◆ **Your assignment**
Sort through the entries below and pull out lines containing the word "Falsonueve".

◆ **Data for review**

>>>>

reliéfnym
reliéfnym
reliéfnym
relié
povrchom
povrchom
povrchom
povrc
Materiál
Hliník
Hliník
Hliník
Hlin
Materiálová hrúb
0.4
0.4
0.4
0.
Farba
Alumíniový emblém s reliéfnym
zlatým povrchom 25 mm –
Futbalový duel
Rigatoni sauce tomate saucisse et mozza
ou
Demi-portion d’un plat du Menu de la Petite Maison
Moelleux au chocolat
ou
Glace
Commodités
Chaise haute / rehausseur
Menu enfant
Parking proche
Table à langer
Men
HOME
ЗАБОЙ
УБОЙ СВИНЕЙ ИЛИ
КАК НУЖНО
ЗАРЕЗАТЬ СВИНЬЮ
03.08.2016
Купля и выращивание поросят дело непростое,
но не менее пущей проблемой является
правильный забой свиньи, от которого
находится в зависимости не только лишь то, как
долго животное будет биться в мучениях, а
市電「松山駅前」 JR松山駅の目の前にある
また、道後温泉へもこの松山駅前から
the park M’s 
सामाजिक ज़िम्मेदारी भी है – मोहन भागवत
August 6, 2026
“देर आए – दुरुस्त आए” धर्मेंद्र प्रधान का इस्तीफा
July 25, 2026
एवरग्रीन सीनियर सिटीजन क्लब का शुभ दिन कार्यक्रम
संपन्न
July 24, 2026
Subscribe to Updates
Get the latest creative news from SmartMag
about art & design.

<<<<
>>>>

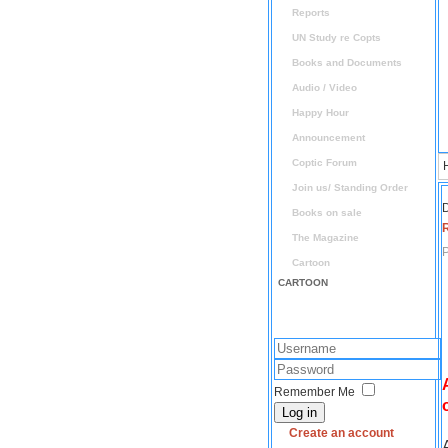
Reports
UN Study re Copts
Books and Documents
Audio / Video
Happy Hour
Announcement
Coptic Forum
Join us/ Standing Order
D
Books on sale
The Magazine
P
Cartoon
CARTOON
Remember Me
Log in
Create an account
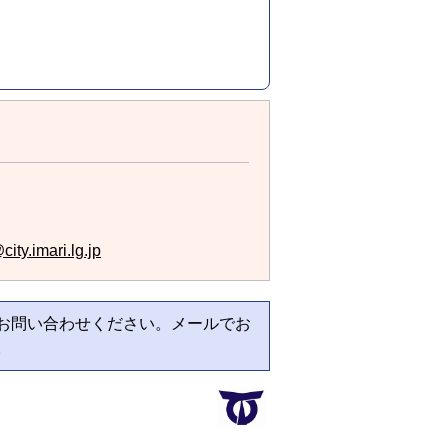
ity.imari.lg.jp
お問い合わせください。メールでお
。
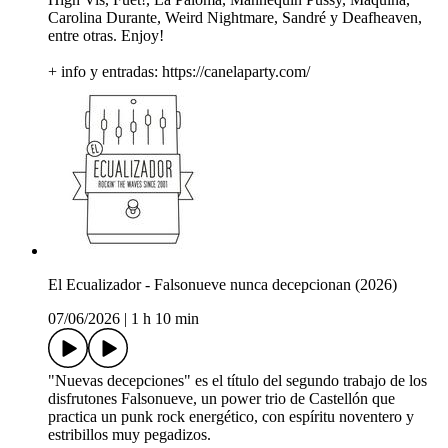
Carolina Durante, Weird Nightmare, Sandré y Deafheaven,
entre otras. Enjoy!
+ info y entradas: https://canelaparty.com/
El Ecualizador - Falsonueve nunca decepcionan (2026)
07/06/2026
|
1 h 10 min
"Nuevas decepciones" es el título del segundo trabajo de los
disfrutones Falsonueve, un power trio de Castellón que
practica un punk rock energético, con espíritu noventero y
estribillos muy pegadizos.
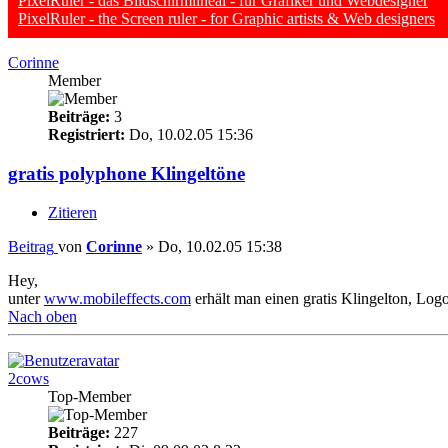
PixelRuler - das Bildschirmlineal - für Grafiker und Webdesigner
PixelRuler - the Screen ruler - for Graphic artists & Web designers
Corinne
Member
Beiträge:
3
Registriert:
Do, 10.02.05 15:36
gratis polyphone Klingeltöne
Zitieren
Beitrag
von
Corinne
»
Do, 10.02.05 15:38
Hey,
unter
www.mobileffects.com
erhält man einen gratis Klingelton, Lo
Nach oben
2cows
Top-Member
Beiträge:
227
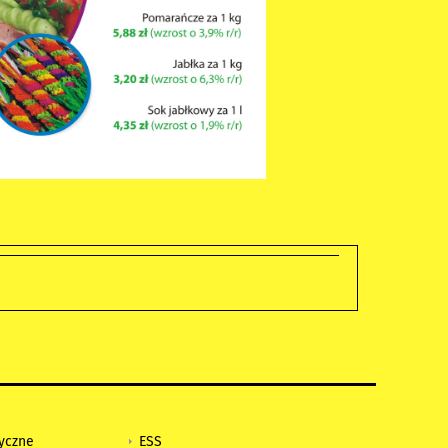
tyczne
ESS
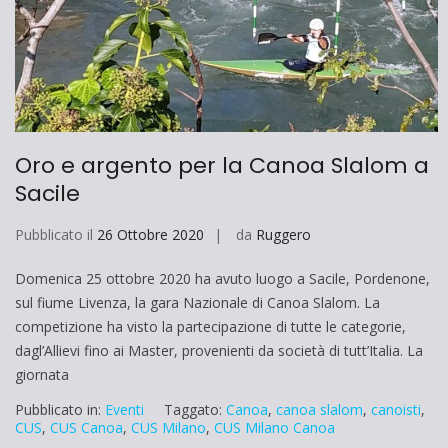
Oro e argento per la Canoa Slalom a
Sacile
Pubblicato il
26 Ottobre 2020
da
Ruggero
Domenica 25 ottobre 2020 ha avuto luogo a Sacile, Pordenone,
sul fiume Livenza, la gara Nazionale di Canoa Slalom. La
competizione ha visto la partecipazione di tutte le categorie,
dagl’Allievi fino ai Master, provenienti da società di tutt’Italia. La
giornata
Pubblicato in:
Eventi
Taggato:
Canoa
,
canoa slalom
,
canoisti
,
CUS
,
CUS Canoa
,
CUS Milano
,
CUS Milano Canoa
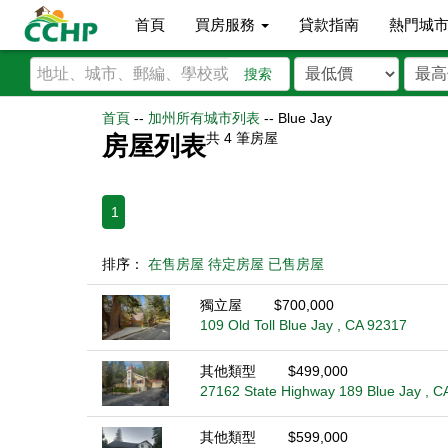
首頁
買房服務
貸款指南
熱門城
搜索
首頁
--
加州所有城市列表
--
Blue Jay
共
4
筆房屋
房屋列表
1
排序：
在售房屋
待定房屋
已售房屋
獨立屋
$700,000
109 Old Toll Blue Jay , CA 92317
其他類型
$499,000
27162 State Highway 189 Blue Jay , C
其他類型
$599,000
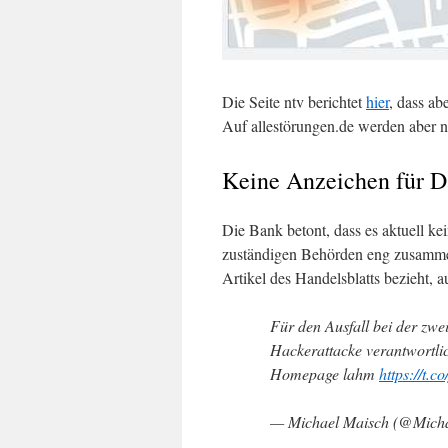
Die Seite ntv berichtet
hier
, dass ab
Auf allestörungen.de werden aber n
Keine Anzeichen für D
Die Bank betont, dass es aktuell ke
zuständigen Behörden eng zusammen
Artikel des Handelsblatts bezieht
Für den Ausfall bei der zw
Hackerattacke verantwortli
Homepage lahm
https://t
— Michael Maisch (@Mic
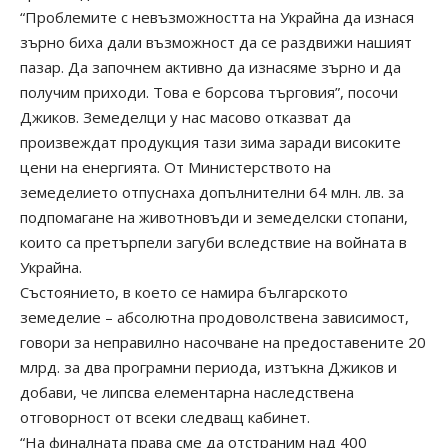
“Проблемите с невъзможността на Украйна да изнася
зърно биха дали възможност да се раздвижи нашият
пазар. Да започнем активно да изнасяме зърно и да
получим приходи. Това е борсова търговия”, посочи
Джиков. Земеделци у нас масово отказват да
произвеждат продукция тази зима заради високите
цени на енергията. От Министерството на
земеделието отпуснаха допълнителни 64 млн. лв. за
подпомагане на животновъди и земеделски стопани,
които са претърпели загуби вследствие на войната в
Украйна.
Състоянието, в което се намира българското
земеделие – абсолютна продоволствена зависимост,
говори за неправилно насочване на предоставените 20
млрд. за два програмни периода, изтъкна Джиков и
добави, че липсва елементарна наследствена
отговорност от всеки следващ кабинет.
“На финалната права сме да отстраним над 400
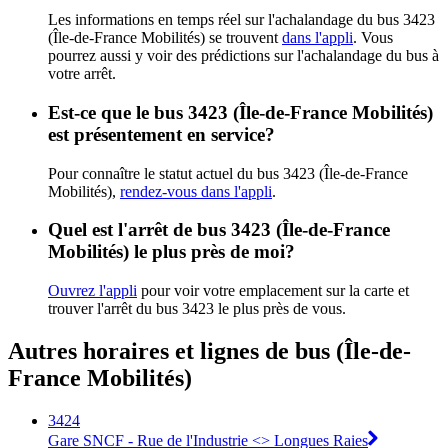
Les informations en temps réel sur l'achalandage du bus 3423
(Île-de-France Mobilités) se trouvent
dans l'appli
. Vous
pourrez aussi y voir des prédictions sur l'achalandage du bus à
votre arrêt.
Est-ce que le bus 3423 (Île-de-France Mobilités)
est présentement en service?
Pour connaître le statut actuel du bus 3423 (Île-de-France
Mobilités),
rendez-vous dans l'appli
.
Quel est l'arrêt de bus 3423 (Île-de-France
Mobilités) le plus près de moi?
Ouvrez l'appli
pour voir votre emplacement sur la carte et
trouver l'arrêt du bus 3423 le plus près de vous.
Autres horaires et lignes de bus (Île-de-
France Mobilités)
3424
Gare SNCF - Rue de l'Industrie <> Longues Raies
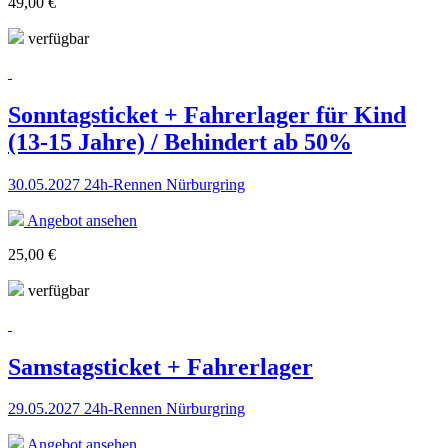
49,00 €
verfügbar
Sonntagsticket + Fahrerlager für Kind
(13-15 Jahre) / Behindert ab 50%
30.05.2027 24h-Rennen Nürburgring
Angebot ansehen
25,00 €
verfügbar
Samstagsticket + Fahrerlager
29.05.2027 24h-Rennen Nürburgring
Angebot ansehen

<<<<
>>>>

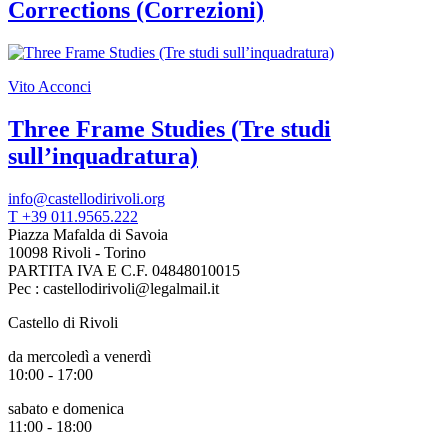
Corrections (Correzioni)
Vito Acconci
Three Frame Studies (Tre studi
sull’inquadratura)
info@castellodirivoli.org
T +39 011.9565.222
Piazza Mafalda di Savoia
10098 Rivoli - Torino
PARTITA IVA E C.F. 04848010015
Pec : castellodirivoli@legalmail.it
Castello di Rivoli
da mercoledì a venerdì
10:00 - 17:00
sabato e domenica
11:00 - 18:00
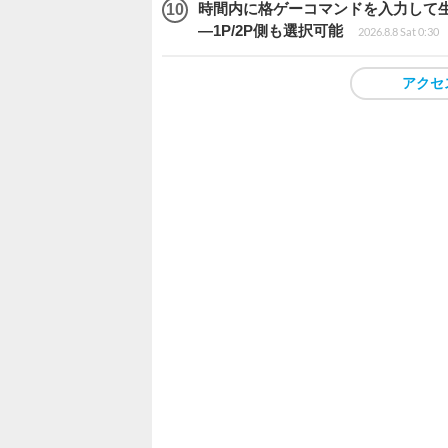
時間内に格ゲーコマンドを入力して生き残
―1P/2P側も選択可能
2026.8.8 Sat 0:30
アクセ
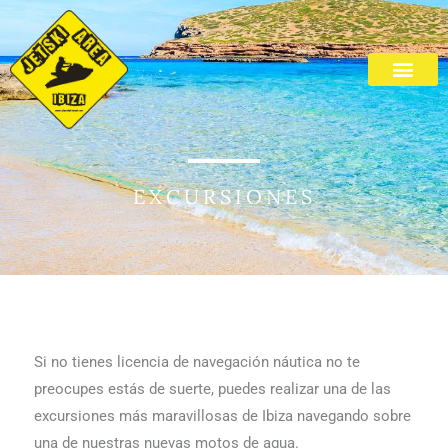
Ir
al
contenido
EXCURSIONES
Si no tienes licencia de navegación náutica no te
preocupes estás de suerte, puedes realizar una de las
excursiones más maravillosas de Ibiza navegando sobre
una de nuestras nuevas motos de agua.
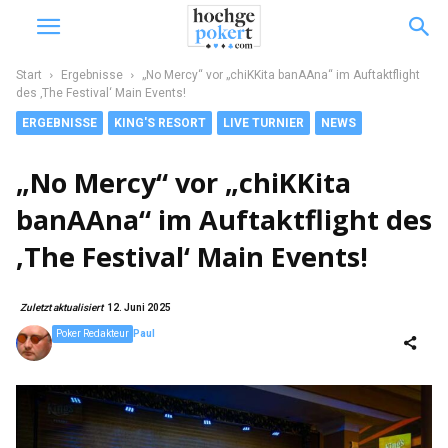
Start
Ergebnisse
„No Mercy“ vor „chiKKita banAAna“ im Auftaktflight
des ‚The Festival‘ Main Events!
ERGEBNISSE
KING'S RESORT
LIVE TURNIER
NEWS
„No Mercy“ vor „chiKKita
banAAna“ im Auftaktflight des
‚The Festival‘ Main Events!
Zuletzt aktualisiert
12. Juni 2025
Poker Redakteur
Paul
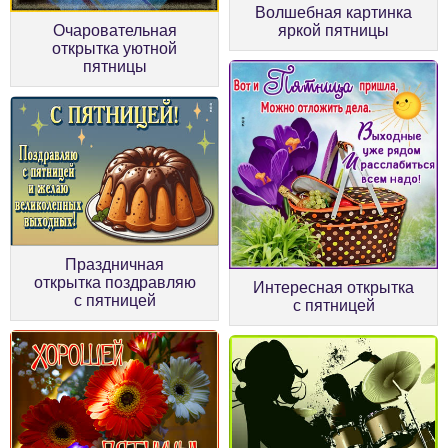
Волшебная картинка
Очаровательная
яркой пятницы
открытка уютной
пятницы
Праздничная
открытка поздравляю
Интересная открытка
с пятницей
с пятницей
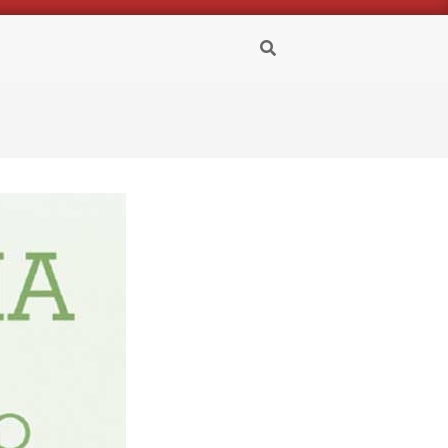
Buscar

<<<<

◆ **Output of the exercise**
El Ecualizador - Falsonueve nunca decepcionan (2026)
disfrutones Falsonueve, un power trio de Castellón que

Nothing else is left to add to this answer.